The scheme’s critics also claim it will not prevent a lot of redundancies, as the cost of retaining an employee on reduced hours but paying for more hours than they work may act as a disincentive. The fact that it’s cheaper to hire a part time member of staff rather than pay one person 55% of their wages for a third of their time highlights possible shortcomings. However, those employers which do retain people until the end of January have the additional benefit of accessing the Job Retention Bonus of £1,000 provided certain conditions are met. As the JSS is focused on reducing job losses, employees cannot also be put on notice or made redundant whilst their employer is claiming under the scheme.

This development will concentrate employers’ minds on what to do at the end of October. Those considering making redundancies should already be consulting over ways to minimise these, both on a collective basis (if the numbers are over 19) and at individual level. The minimum timeframe for collective consultation is 30 to 45 days before any dismissals, if claims are to be avoided.

For employers who are looking to make redundancies now, and have used the CJRS, they will need to remember it cannot be used as a means of covering statutory redundancy payments. New coronavirus-related legislation introduced in July requires redundancy pay to be based on an employee’s pre-furlough pay. When calculating an average week’s pay, the general position is that employers should use the wages the employee received for their normal working hours pre-furlough.
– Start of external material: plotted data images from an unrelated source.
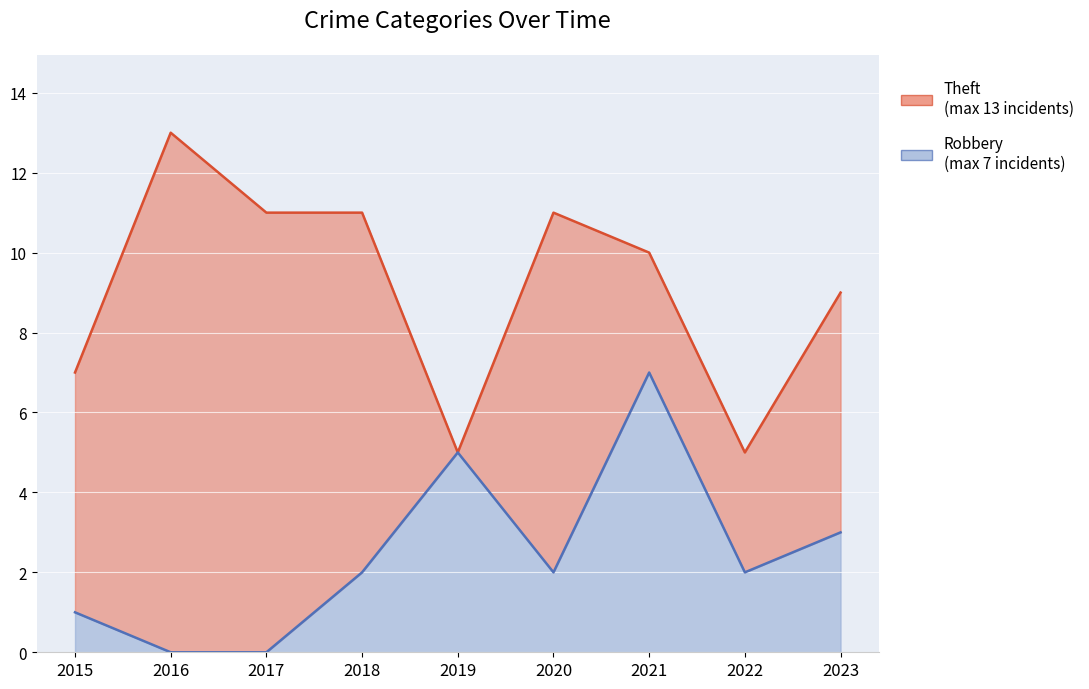

In Robbery, how many points are lower than both neighbors (excluding endpoints)?

2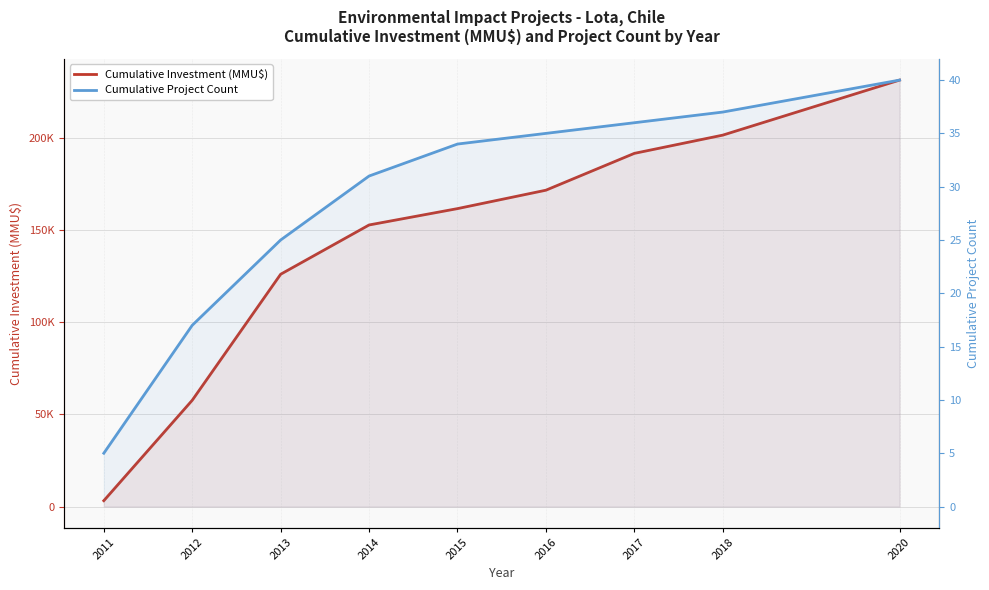

What is the difference between the highest and lowest values at 2016?

171755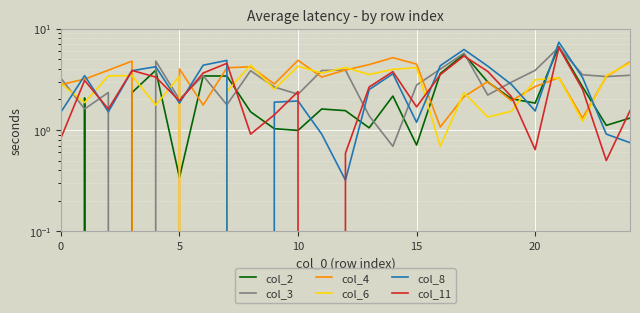

Is it true that col_11 equals 0.7 at 13?

False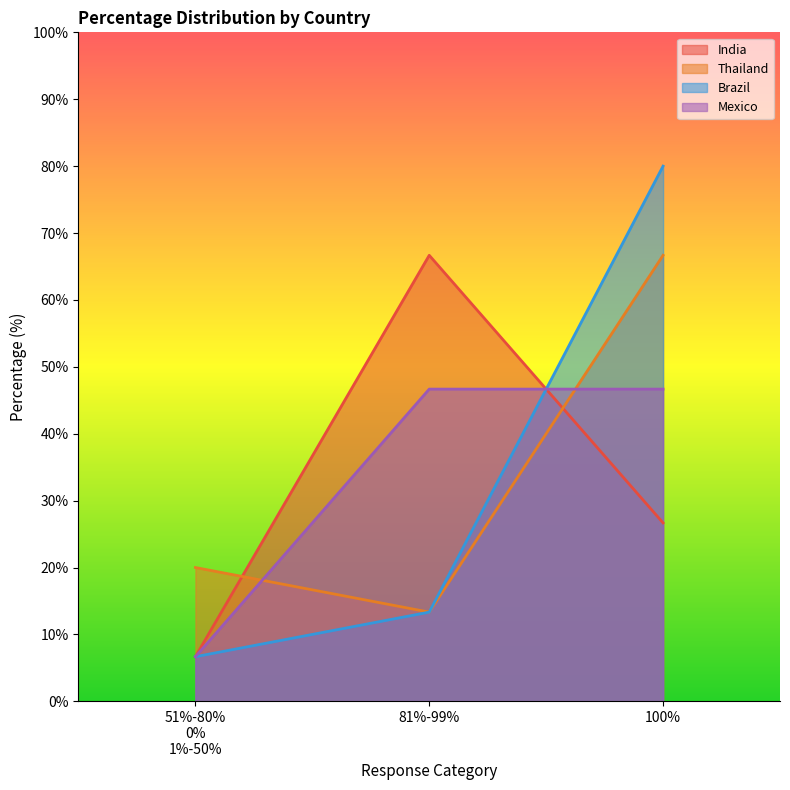

What position from the left is 81%-99%?

2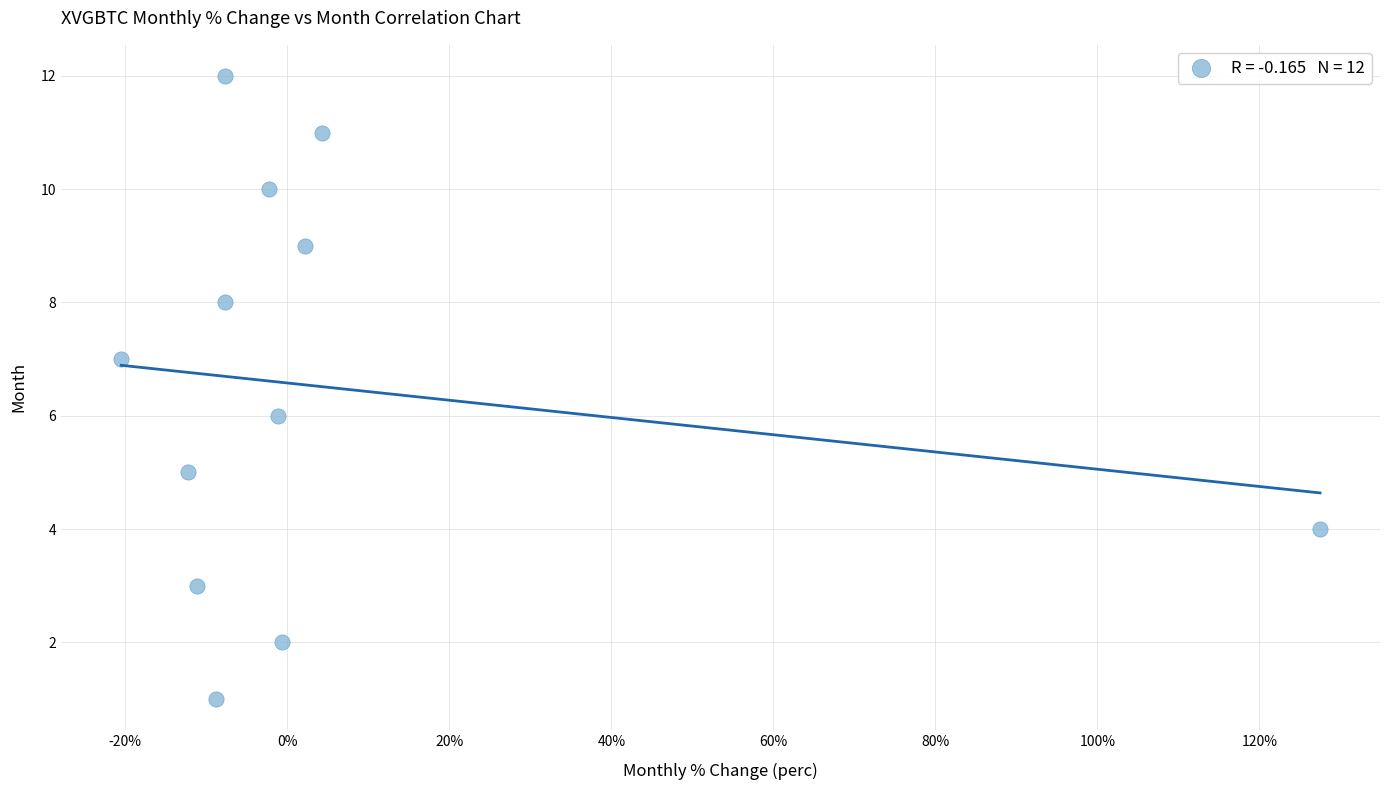

What is the range of Y values (max minus min)?

11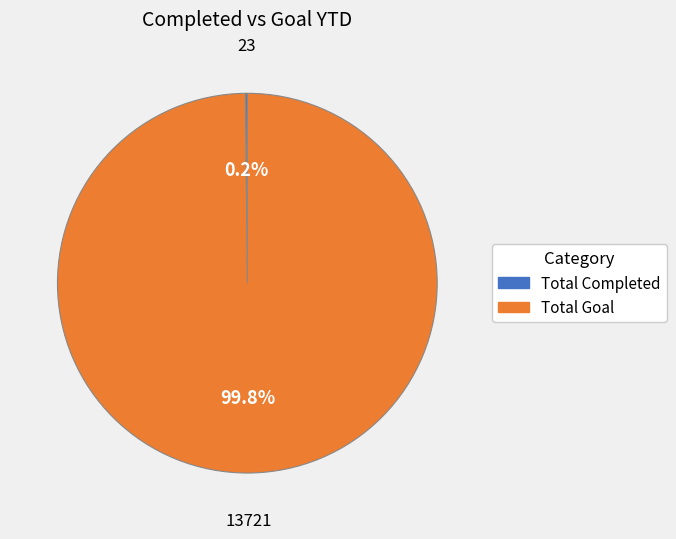

Is there a majority slice in this chart?

Yes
Under the new rules, furloughed employees being made redundant, who are entitled to the statutory minimum notice period, must receive their full notice pay. Those employees who are contractually entitled to a longer notice period than the statutory minimum can, however, be paid the reduced furlough rate for their notice period in some cases. I would advise caution here as trade unions have opposed employers paying less than full pay for notice periods and effectively taking advantage of this statutory provision.

While it is not designed to save every job, and it certainly won’t come close to that, the JSS should provide a lifeline for some workers when it comes into effect next month. Many employers in Aberdeen and in other parts of the country will face difficult considerations and should tread carefully to avoid legal repercussions.